:: Extract ::

Personal information
- Full name: Ezequiel Calvente Criado
- Date of birth: 12 January 1991 (age 35)
- Place of birth: Melilla, Spain
- Height: 1.69 m (5 ft 7 in)
- Position: Winger

Team information
- Current team: Céltic Pulianas

Youth career
- 2001–2002: Granada
- 2002–2010: Betis

Senior career*
- Years: Team / Apps / (Gls)
- 2010–2011: Betis B / 19 / (4)
- 2010–2014: Betis / 33 / (1)
- 2012: → Sabadell (loan) / 15 / (2)
- 2012–2013: → SC Freiburg (loan) / 2 / (0)
- 2012–2013: → SC Freiburg II (loan) / 5 / (0)
- 2013–2014: → Recreativo (loan) / 22 / (1)
- 2015: Penafiel / 6 / (0)
- 2015–2018: Békéscsaba / 26 / (3)
- 2016–2017: → Haladás (loan) / 1 / (0)
- 2018: Debrecen / 4 / (1)
- 2019–2020: Ceuta / 4 / (0)
- 2020–2021: Eldense / 5 / (0)
- 2021: Jaén / 16 / (2)
- 2021–2023: Arenas / 30 / (3)
- 2023–2024: Huétor Tájar / 18 / (0)
- 2024–2025: Maracena / 19 / (4)
- 2025–: Céltic Pulianas / 24 / (5)

International career
- 2010: Spain U19 / 3 / (1)
- 2011: Spain U20 / 4 / (0)

= Ezequiel Calvente =

Spanish professional footballer

Ezequiel Calvente Criado (born 12 January 1991), known simply as Ezequiel, is a Spanish professional footballer who plays as a left winger for Céltic Pulianas.

==Club career==
Ezequiel was born in Melilla. After playing in every youth rank at Real Betis, he made his first-team debut as a second-half substitute in a 4–1 home win against Granada CF in the Segunda División. Three days later, he started the 2–1 home victory over UD Salamanca in the second round of the Copa del Rey, and signed a professional contract the following day until July 2014.

On 29 January 2012, Ezequiel was loaned to CE Sabadell FC of the second division until June. In late July, after an unsuccessful trial with Borussia Mönchengladbach, he moved, still on loan, to another club in Germany and the Bundesliga, SC Freiburg, which had the option of signing him permanently at the end of the campaign. After only two substitute appearances, and five for the reserves, he spent the next season on loan at division two side Recreativo de Huelva.

:::

## Work order A
Answer these questions about the profile of Ezequiel Calvente:
(i) Where was he born?
(ii) Which club did he join on loan on 29 January 2012?
(iii) How many senior appearances did he make for Békéscsaba?
## Work order B
Does each statement below agree with the profile of Ezequiel Calvente? Answer yes or no and quote the words that decide it.
(i) He played youth football at Granada before joining Betis.
(ii) His first professional contract with Betis ran until July 2016.
(iii) SC Freiburg had the option of signing him permanently.

:: Record set ::

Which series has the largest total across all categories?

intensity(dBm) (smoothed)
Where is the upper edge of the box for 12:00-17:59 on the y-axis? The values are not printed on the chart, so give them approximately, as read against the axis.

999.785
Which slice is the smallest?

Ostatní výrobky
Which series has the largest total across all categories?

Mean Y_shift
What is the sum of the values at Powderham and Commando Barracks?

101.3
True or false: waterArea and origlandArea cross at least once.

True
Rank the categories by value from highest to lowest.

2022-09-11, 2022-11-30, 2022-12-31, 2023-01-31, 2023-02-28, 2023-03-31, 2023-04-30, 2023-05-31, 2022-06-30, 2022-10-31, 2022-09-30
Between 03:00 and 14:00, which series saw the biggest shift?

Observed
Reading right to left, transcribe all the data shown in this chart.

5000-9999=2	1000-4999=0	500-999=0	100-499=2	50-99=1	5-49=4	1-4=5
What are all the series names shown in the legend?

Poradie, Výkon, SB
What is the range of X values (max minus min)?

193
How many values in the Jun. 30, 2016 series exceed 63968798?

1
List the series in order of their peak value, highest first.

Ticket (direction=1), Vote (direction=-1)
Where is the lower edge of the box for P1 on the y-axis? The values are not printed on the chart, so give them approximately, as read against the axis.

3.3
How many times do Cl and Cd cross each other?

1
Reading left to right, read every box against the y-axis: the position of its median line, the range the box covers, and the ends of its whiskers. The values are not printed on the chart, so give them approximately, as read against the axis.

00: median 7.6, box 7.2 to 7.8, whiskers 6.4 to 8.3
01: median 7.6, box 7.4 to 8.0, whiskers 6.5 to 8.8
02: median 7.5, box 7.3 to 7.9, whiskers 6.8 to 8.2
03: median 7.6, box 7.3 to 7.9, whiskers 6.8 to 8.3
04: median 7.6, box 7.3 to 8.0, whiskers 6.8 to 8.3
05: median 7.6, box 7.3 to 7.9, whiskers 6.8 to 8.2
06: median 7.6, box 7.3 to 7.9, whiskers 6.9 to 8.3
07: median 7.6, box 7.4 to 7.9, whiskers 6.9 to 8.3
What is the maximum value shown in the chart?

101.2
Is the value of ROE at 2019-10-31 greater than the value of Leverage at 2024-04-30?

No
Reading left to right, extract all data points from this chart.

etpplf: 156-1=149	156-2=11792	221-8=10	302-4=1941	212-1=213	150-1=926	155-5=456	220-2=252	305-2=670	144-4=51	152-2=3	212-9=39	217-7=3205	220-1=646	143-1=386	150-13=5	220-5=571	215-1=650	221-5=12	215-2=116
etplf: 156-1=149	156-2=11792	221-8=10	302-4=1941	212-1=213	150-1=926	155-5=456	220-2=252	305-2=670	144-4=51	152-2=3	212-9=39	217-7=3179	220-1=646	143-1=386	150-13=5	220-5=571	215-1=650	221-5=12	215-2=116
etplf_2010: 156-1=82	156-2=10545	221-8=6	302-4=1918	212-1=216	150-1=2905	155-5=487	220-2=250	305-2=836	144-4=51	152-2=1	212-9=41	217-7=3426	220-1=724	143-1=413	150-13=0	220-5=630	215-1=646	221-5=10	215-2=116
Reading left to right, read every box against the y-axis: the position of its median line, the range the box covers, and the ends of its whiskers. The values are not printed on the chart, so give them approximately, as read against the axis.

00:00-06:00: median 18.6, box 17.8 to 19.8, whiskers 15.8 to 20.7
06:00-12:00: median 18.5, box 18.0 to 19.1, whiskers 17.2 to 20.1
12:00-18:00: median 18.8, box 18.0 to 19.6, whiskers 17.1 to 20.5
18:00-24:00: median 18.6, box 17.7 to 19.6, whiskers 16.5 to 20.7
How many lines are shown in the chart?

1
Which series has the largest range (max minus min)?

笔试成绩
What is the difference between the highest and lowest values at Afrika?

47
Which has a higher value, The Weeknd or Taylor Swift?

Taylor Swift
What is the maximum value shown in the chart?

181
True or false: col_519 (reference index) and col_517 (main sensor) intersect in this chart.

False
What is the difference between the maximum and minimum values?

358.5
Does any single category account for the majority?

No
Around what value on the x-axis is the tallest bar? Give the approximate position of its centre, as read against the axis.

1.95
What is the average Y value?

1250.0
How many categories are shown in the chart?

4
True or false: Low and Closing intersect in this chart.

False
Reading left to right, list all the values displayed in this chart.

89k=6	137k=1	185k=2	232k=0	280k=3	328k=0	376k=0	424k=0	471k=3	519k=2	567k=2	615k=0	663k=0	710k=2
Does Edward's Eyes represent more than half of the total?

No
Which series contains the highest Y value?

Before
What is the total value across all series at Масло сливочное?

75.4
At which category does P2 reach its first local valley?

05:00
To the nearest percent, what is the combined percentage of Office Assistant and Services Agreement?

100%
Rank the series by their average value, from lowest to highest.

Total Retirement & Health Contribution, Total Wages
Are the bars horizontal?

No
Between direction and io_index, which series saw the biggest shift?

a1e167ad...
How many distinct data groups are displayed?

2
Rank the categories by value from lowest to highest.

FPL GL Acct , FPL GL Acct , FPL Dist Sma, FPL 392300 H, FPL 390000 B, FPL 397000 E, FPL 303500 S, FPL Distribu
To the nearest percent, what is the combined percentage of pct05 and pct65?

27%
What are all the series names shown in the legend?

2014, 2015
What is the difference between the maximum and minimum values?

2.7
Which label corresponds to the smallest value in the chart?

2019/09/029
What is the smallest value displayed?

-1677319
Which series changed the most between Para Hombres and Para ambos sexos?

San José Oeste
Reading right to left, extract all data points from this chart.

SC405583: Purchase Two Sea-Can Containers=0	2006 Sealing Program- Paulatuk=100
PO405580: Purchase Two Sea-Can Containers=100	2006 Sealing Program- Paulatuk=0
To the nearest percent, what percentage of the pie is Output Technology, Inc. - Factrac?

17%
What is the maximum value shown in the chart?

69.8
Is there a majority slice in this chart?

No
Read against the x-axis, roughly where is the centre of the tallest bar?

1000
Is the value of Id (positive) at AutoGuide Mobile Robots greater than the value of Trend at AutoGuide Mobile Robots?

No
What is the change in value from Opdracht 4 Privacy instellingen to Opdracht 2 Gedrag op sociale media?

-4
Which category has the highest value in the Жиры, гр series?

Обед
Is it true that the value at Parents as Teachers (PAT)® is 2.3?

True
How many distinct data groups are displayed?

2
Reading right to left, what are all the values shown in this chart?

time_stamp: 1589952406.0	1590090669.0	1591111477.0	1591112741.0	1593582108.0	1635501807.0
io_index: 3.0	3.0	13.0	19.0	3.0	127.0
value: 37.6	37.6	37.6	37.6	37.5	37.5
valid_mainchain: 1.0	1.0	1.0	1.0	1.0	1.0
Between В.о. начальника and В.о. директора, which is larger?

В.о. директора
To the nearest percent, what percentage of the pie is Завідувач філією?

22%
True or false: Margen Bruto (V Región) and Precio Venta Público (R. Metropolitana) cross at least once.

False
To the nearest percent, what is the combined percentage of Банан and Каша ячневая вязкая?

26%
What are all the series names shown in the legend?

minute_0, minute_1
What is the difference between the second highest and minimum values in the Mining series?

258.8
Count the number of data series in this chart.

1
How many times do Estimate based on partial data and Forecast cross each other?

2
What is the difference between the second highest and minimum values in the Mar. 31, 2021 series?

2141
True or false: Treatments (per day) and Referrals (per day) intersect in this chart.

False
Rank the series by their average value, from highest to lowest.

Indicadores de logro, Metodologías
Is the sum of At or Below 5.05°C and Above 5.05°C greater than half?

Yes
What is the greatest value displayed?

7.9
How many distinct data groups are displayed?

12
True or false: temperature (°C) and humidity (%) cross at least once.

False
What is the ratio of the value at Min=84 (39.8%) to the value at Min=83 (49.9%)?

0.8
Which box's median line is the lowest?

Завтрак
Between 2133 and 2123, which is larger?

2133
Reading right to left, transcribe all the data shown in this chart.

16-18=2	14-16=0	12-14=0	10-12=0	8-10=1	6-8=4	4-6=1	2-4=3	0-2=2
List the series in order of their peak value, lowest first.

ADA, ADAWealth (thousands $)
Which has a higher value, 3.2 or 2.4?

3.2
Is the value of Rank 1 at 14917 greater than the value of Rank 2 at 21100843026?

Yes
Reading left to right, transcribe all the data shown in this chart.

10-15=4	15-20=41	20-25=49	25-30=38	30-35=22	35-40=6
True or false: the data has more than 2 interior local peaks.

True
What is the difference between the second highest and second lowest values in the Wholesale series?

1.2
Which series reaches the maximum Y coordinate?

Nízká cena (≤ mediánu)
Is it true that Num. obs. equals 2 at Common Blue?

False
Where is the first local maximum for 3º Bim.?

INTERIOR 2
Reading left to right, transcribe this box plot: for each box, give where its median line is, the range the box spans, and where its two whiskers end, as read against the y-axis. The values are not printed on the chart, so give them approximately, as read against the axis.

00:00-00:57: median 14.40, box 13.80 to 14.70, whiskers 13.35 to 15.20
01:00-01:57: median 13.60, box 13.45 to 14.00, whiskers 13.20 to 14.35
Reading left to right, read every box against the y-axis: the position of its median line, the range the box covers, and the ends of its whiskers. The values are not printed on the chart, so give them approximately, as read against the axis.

:::

## Task output A
(i) Melilla, Spain
(ii) CE Sabadell FC
(iii) 26

## Task output B
(i) Yes: "2001–2002: Granada" and "2002–2010: Betis"
(ii) No: "signed a professional contract the following day until July 2014"
(iii) Yes: "which had the option of signing him permanently at the end of the campaign"